Page images and the text extracted from them.

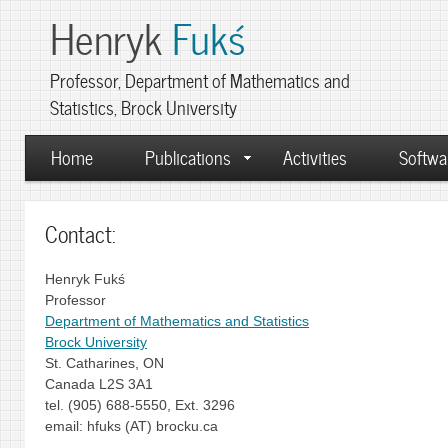
Henryk
Fukś
Professor, Department of Mathematics and
Statistics, Brock University
Home
Publications
Activities
Softwa
Contact:
Henryk Fukś
Professor
Department of Mathematics and Statistics
Brock University
St. Catharines, ON
Canada L2S 3A1
tel. (905) 688-5550, Ext. 3296
email: hfuks (AT) brocku.ca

What is needed.
Put every line of text in the listing above into a numbered list, leaving out blank lines. Leave the pictures out of your answer.

Problem solution.
1. Henryk
2. Fukś
3. Professor, Department of Mathematics and
4. Statistics, Brock University
5. Home
6. Publications
7. Activities
8. Softwa
9. Contact:
10. Henryk Fukś
11. Professor
12. Department of Mathematics and Statistics
13. Brock University
14. St. Catharines, ON
15. Canada L2S 3A1
16. tel. (905) 688-5550, Ext. 3296
17. email: hfuks (AT) brocku.ca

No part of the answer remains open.